Quatre éléments à intégrer délibérément :
- Un vrai conflit entre deux biens. Un blessé à évacuer tout de suite et une position ennemie qui empirera si on la laisse tranquille. Pas une menace et sa parade évidente.
- Une ignorance de conception. Décidez ce que le joueur ne sait pas et marquez-le comme inconnu sur le calque. Un point d'interrogation sur un symbole ennemi est un outil pédagogique, pas de la paresse.
- Une contrainte forçante. La dernière lueur, un niveau de carburant, une jonction à heure fixe, l'horloge d'un blessé. Quelque chose qui fait de « attendre et renseigner davantage » un choix coûteux plutôt que gratuit.
- Un terrain qui contraint. La raison pour laquelle la carte compte. Un canal qu'il faut passer à gué parce que les berges sont minées, une crête qui détient la seule position de tir, un unique franchissement. Un terrain qui permet tout n'enseigne rien.
La série
Nous les publions sous forme de jeux de décision tactique sur ce site, une situation à la fois.
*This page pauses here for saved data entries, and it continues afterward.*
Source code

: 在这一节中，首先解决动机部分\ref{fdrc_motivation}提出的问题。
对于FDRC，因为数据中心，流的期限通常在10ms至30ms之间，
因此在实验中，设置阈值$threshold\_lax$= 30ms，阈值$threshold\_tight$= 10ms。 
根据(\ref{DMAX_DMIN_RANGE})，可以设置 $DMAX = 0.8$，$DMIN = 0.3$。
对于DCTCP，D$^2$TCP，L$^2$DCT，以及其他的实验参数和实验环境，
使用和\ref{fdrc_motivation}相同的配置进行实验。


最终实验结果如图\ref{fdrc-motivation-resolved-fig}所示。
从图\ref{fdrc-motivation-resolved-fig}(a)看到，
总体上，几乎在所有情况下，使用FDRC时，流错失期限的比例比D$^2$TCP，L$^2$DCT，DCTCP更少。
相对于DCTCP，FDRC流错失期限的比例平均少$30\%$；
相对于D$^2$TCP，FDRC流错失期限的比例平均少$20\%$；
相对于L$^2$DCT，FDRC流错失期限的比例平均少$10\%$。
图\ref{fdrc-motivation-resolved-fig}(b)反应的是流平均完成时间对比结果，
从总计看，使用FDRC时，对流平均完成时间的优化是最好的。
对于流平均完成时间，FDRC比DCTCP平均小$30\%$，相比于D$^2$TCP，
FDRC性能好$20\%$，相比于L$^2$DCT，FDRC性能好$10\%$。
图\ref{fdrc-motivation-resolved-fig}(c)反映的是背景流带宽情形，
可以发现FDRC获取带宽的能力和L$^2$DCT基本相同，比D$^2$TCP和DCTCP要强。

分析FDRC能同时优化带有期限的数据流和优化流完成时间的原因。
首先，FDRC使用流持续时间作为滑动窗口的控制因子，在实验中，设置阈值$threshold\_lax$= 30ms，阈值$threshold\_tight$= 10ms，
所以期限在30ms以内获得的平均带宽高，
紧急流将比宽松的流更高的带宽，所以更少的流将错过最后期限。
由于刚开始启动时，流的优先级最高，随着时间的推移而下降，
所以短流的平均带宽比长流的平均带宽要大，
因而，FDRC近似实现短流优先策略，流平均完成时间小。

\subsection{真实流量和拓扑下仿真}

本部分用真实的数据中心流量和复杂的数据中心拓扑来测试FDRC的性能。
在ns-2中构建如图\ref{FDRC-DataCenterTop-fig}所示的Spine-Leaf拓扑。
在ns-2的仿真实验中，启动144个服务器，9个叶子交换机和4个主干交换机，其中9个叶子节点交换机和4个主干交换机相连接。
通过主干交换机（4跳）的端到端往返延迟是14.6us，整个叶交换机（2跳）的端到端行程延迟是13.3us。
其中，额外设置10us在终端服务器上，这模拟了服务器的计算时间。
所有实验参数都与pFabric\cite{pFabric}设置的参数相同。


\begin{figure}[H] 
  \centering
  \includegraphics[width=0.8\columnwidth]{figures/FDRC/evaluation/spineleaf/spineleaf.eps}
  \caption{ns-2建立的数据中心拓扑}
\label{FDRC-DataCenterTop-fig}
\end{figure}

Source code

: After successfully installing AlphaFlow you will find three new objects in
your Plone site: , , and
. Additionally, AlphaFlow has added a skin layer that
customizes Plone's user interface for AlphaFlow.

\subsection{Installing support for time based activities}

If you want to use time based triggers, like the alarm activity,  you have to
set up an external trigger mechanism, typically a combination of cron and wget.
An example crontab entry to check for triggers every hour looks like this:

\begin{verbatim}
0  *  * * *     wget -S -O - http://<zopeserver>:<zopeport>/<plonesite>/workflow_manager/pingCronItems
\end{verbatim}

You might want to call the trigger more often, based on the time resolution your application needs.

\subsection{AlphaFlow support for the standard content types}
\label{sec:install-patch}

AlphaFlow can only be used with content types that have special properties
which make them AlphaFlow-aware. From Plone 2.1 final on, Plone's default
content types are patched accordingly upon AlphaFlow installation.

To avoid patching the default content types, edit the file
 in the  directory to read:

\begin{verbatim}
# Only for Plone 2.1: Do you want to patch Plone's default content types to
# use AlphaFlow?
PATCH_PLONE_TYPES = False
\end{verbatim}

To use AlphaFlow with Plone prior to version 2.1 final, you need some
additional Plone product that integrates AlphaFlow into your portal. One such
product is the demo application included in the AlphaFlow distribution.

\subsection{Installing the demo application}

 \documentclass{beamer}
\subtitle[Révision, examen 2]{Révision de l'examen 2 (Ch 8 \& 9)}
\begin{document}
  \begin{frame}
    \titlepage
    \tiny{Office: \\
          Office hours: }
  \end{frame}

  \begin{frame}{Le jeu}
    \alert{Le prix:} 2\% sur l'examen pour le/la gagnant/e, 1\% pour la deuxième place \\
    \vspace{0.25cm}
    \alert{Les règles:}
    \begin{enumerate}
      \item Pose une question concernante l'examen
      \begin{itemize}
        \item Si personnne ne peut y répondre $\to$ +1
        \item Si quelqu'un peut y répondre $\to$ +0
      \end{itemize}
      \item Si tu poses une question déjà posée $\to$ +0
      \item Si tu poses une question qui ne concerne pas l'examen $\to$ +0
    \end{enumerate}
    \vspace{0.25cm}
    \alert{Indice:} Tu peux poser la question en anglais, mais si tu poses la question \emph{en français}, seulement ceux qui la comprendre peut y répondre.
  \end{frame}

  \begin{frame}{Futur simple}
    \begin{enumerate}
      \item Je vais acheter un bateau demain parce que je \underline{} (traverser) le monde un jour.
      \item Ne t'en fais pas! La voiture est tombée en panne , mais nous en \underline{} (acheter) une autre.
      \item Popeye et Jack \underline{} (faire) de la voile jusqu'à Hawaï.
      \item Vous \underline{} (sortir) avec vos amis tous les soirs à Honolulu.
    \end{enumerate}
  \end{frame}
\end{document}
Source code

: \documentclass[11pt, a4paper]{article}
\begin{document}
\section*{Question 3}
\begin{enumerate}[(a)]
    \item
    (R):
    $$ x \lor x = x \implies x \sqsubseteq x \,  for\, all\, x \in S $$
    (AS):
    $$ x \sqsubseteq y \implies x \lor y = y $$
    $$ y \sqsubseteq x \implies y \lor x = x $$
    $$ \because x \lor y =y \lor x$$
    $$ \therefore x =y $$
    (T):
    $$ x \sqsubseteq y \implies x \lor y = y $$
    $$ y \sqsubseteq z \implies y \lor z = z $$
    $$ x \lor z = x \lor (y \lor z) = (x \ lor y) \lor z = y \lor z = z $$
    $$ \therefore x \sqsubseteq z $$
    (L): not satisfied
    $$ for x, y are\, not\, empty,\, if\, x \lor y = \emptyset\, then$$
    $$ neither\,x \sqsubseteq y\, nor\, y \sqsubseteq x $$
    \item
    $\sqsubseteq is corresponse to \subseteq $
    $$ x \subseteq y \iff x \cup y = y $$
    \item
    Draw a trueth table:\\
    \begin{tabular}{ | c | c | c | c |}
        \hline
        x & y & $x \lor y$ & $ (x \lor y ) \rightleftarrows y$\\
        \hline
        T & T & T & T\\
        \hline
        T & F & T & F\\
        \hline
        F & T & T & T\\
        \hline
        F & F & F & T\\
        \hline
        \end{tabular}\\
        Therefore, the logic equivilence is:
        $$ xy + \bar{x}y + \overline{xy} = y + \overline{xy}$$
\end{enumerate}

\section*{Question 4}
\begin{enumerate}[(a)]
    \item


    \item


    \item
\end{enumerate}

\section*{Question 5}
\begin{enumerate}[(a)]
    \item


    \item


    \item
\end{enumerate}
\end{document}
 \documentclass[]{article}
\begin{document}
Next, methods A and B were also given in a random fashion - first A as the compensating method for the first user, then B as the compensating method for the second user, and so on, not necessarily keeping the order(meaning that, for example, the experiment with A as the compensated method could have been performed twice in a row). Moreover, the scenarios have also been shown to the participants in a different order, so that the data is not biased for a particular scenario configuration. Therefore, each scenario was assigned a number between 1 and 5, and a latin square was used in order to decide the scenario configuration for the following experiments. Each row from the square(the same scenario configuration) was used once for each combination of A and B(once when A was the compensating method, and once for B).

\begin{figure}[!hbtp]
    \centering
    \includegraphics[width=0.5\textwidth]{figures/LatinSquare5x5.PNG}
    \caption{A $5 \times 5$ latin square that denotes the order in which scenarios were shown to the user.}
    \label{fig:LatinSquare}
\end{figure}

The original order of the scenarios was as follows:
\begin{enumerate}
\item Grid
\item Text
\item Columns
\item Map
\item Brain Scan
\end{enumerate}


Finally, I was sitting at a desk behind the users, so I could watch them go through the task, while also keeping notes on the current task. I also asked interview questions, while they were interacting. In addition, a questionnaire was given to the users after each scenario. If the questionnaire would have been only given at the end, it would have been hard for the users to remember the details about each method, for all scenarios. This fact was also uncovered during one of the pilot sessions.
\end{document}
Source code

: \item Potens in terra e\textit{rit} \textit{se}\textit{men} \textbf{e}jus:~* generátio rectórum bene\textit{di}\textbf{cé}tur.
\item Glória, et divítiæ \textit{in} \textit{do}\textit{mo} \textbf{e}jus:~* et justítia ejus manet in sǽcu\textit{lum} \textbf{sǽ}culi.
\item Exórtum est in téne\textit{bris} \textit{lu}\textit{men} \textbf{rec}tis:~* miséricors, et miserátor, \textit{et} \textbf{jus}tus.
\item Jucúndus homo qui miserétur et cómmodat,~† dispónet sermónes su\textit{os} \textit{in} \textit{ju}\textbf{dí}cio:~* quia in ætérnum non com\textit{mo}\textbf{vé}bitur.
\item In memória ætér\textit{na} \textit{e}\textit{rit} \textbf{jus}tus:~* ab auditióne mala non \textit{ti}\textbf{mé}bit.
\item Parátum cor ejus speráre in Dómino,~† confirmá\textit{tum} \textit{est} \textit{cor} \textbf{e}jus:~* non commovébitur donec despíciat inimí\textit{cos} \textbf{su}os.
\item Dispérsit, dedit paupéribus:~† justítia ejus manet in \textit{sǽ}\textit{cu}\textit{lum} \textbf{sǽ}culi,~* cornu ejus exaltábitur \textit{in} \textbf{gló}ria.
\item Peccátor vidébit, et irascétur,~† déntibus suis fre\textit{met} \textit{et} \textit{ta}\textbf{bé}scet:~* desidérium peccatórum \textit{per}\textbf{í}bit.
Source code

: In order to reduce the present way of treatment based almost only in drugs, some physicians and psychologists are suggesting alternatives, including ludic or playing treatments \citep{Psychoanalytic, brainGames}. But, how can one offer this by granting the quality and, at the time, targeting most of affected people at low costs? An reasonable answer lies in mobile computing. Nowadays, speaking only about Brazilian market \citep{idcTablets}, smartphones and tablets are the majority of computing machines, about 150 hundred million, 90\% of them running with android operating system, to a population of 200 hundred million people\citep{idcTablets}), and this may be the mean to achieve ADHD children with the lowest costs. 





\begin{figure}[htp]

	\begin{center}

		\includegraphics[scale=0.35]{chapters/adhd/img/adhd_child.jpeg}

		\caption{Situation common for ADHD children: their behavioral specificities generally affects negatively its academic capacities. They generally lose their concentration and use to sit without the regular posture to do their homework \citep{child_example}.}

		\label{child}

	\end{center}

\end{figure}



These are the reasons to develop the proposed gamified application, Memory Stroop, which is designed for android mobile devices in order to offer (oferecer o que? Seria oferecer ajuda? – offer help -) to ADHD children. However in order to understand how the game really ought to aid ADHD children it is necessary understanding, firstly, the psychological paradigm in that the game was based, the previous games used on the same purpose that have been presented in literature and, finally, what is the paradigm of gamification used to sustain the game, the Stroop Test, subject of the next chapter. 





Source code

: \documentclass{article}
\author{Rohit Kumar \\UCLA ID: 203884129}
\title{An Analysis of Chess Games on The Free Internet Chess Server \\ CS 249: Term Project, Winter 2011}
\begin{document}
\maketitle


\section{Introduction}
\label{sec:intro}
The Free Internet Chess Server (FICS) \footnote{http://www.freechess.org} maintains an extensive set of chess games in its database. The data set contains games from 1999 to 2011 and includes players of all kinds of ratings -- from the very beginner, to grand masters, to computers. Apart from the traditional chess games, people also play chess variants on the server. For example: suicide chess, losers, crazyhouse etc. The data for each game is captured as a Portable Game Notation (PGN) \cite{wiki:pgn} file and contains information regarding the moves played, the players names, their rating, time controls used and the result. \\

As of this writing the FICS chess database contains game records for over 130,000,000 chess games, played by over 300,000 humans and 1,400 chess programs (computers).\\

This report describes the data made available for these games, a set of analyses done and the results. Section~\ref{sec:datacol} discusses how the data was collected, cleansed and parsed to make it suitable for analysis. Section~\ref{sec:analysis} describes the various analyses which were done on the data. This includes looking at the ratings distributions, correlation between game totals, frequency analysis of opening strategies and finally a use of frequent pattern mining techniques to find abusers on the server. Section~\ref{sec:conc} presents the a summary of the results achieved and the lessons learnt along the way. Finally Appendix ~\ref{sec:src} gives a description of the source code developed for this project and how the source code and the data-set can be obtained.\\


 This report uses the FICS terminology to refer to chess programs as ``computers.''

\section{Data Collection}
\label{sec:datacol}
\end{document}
Chacun est livré avec le calque en image et en scène Phaseline modifiable, de sorte que vous pouvez le projeter, l'imprimer pour la table, ou l'ouvrir et le transformer en votre propre problème.
Les scènes comportent deux phases : Initial Situation, ce que voient les joueurs, et une seconde phase vierge où le joueur dessine sa propre solution — le croquis de calque que réclame l'exigence, sur le même terrain, avec les mêmes outils.
Commencez par Dernière lueur à l'aqueduc. Animez-le cette semaine avec vos chefs d'équipe. Puis ouvrez la scène, déplacez l'ennemi et donnez-leur un problème qu'ils n'ont jamais vu.
Sources
- Moltkes taktische Aufgaben aus den Jahren 1858 bis 1882, 1892 ; édition anglaise Moltke's Tactical Problems from 1858 to 1882, 1894.
- Julius von Verdy du Vernois, Kriegsgeschichtliche Studien nach der applikatorischen Methode, 1876 ; et Beitrag zum Kriegsspiel, 1876, qui a remplacé le règlement du Kriegsspiel par un arbitre.
- Ernest Dunlop Swinton, The Defence of Duffer's Drift, 1904 ; réimprimé dans le Journal of the United States Infantry Association, avril 1905, et disponible gratuitement auprès de l'US Army Infantry School.
- What Now, Lieutenant?, Simulation Center, 9th Infantry Division, Fort Lewis, 1975.
- John F. Schmitt, Mastering Tactics: A Tactical Decision Game Workbook, Marine Corps Association, 1994.
- Gary Klein, Sources of Power: How People Make Decisions, MIT Press, 1998.
- Klein, Calderwood et Clinton-Cirocco, « Rapid Decision Making on the Fire Ground » (étude originale de 1986, rééditée avec postface dans le Journal of Cognitive Engineering and Decision Making, 2010).
- La série TDG de la Marine Corps Gazette, en cours depuis avril 1990 ; la TDG Arena de la Marine Corps Association présente les problèmes courants.